(RECORD EXTRACTS begins)

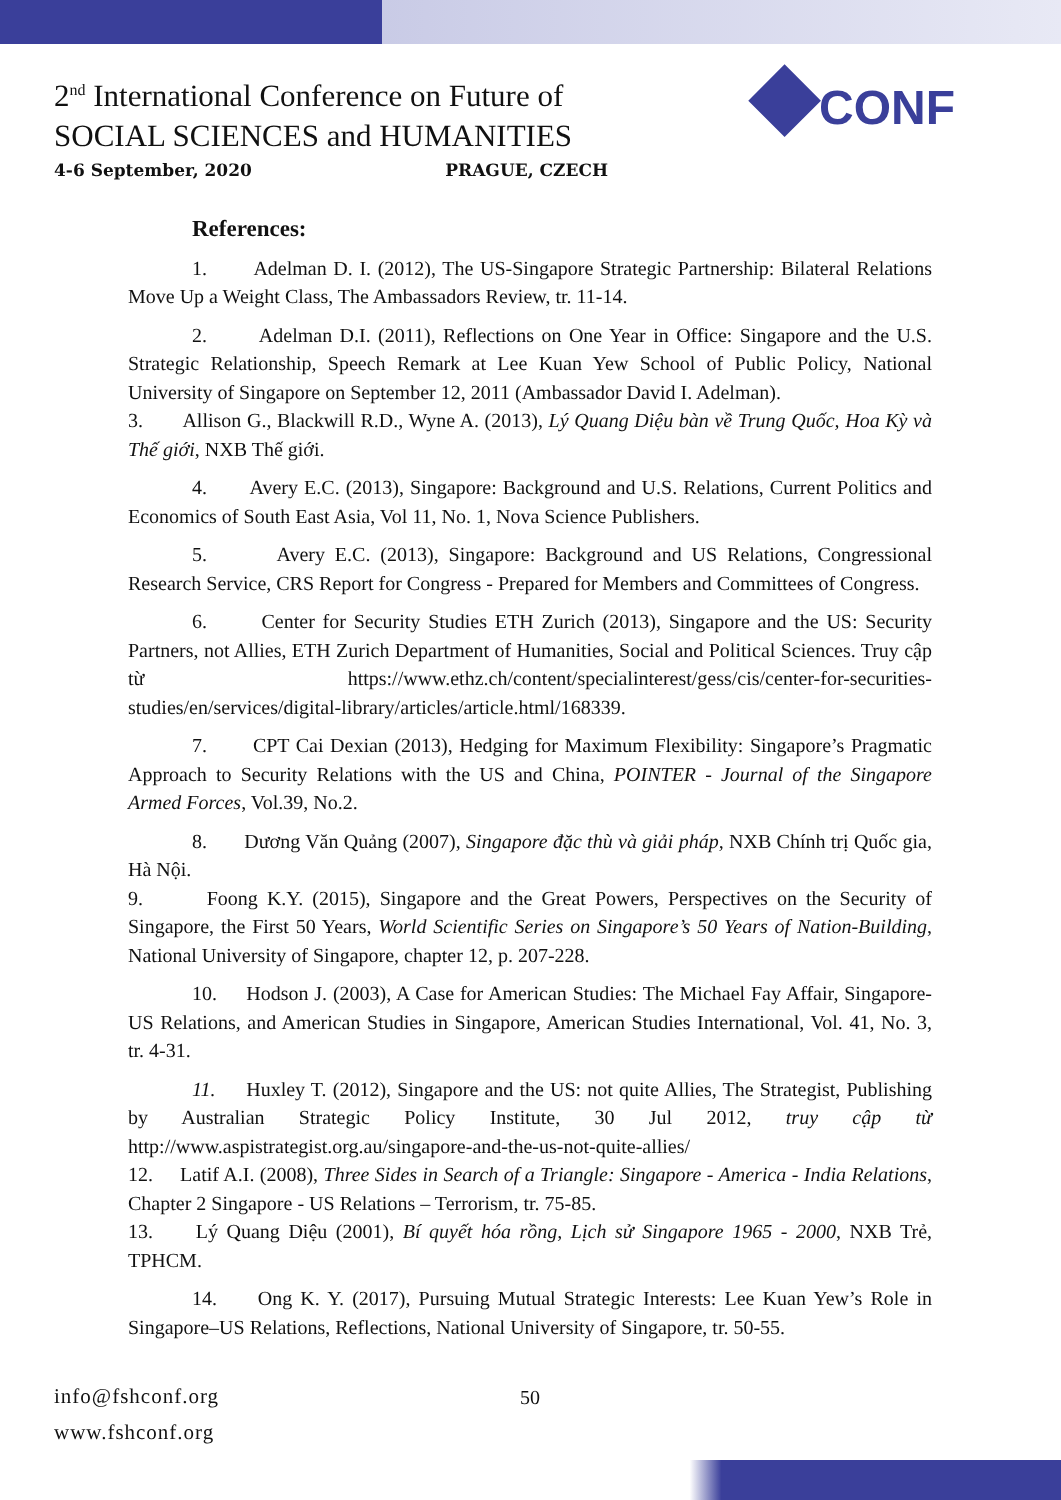2<sup>nd</sup> International Conference on Future of
SOCIAL SCIENCES and HUMANITIES
4-6 September, 2020 PRAGUE, CZECH
◆CONF
References:
1. Adelman D. I. (2012), The US-Singapore Strategic Partnership: Bilateral Relations Move Up a Weight Class, The Ambassadors Review, tr. 11-14.
2. Adelman D.I. (2011), Reflections on One Year in Office: Singapore and the U.S. Strategic Relationship, Speech Remark at Lee Kuan Yew School of Public Policy, National University of Singapore on September 12, 2011 (Ambassador David I. Adelman).
3. Allison G., Blackwill R.D., Wyne A. (2013), Lý Quang Diệu bàn về Trung Quốc, Hoa Kỳ và Thế giới, NXB Thế giới.
4. Avery E.C. (2013), Singapore: Background and U.S. Relations, Current Politics and Economics of South East Asia, Vol 11, No. 1, Nova Science Publishers.
5. Avery E.C. (2013), Singapore: Background and US Relations, Congressional Research Service, CRS Report for Congress - Prepared for Members and Committees of Congress.
6. Center for Security Studies ETH Zurich (2013), Singapore and the US: Security Partners, not Allies, ETH Zurich Department of Humanities, Social and Political Sciences. Truy cập từ https://www.ethz.ch/content/specialinterest/gess/cis/center-for-securities-studies/en/services/digital-library/articles/article.html/168339.
7. CPT Cai Dexian (2013), Hedging for Maximum Flexibility: Singapore’s Pragmatic Approach to Security Relations with the US and China, POINTER - Journal of the Singapore Armed Forces, Vol.39, No.2.
8. Dương Văn Quảng (2007), Singapore đặc thù và giải pháp, NXB Chính trị Quốc gia, Hà Nội.
9. Foong K.Y. (2015), Singapore and the Great Powers, Perspectives on the Security of Singapore, the First 50 Years, World Scientific Series on Singapore’s 50 Years of Nation-Building, National University of Singapore, chapter 12, p. 207-228.
10. Hodson J. (2003), A Case for American Studies: The Michael Fay Affair, Singapore-US Relations, and American Studies in Singapore, American Studies International, Vol. 41, No. 3, tr. 4-31.
11. Huxley T. (2012), Singapore and the US: not quite Allies, The Strategist, Publishing by Australian Strategic Policy Institute, 30 Jul 2012, truy cập từ http://www.aspistrategist.org.au/singapore-and-the-us-not-quite-allies/
12. Latif A.I. (2008), Three Sides in Search of a Triangle: Singapore - America - India Relations, Chapter 2 Singapore - US Relations – Terrorism, tr. 75-85.
13. Lý Quang Diệu (2001), Bí quyết hóa rồng, Lịch sử Singapore 1965 - 2000, NXB Trẻ, TPHCM.
14. Ong K. Y. (2017), Pursuing Mutual Strategic Interests: Lee Kuan Yew’s Role in Singapore–US Relations, Reflections, National University of Singapore, tr. 50-55.
info@fshconf.org
www.fshconf.org
50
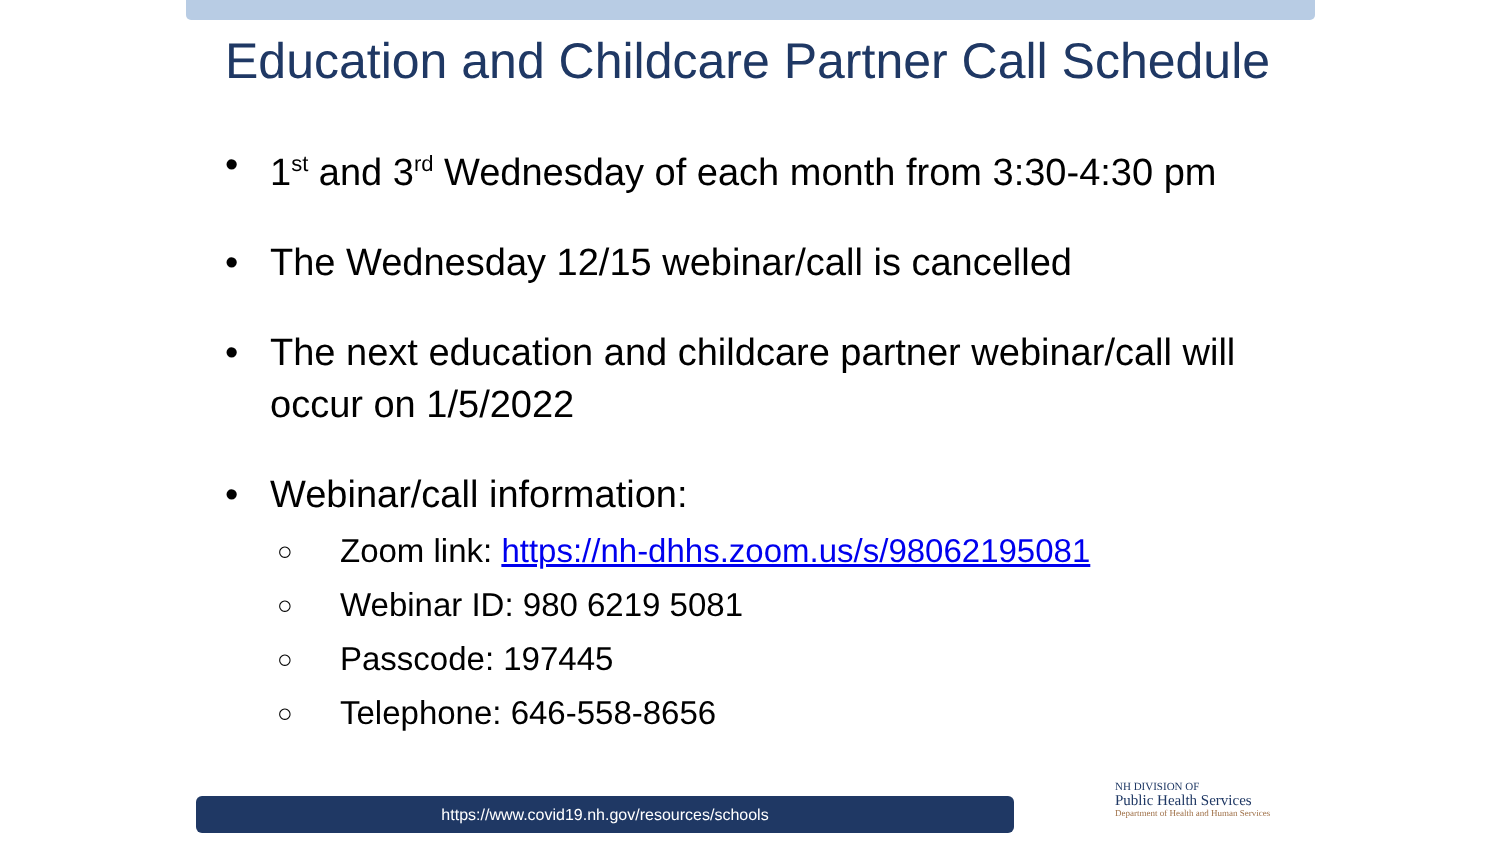Education and Childcare Partner Call Schedule
• 1<sup>st</sup> and 3<sup>rd</sup> Wednesday of each month from 3:30-4:30 pm
• The Wednesday 12/15 webinar/call is cancelled
• The next education and childcare partner webinar/call will occur on 1/5/2022
• Webinar/call information:
○ Zoom link: https://nh-dhhs.zoom.us/s/98062195081
○ Webinar ID: 980 6219 5081
○ Passcode: 197445
○ Telephone: 646-558-8656
https://www.covid19.nh.gov/resources/schools
NH DIVISION OF
Public Health Services
Department of Health and Human Services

(RECORD EXTRACTS ends)

**ASSIGNMENT:**
Which lines above run from the one containing "SOCIAL SCIENCES and HUMANITIES" down to the one containing "9. Foong K.Y."? Repeat exactly those, both ends included, and nothing else.

**EXPECTED OUTPUT:**
SOCIAL SCIENCES and HUMANITIES
4-6 September, 2020 PRAGUE, CZECH
◆CONF
References:
1. Adelman D. I. (2012), The US-Singapore Strategic Partnership: Bilateral Relations Move Up a Weight Class, The Ambassadors Review, tr. 11-14.
2. Adelman D.I. (2011), Reflections on One Year in Office: Singapore and the U.S. Strategic Relationship, Speech Remark at Lee Kuan Yew School of Public Policy, National University of Singapore on September 12, 2011 (Ambassador David I. Adelman).
3. Allison G., Blackwill R.D., Wyne A. (2013), Lý Quang Diệu bàn về Trung Quốc, Hoa Kỳ và Thế giới, NXB Thế giới.
4. Avery E.C. (2013), Singapore: Background and U.S. Relations, Current Politics and Economics of South East Asia, Vol 11, No. 1, Nova Science Publishers.
5. Avery E.C. (2013), Singapore: Background and US Relations, Congressional Research Service, CRS Report for Congress - Prepared for Members and Committees of Congress.
6. Center for Security Studies ETH Zurich (2013), Singapore and the US: Security Partners, not Allies, ETH Zurich Department of Humanities, Social and Political Sciences. Truy cập từ https://www.ethz.ch/content/specialinterest/gess/cis/center-for-securities-studies/en/services/digital-library/articles/article.html/168339.
7. CPT Cai Dexian (2013), Hedging for Maximum Flexibility: Singapore’s Pragmatic Approach to Security Relations with the US and China, POINTER - Journal of the Singapore Armed Forces, Vol.39, No.2.
8. Dương Văn Quảng (2007), Singapore đặc thù và giải pháp, NXB Chính trị Quốc gia, Hà Nội.
9. Foong K.Y. (2015), Singapore and the Great Powers, Perspectives on the Security of Singapore, the First 50 Years, World Scientific Series on Singapore’s 50 Years of Nation-Building, National University of Singapore, chapter 12, p. 207-228.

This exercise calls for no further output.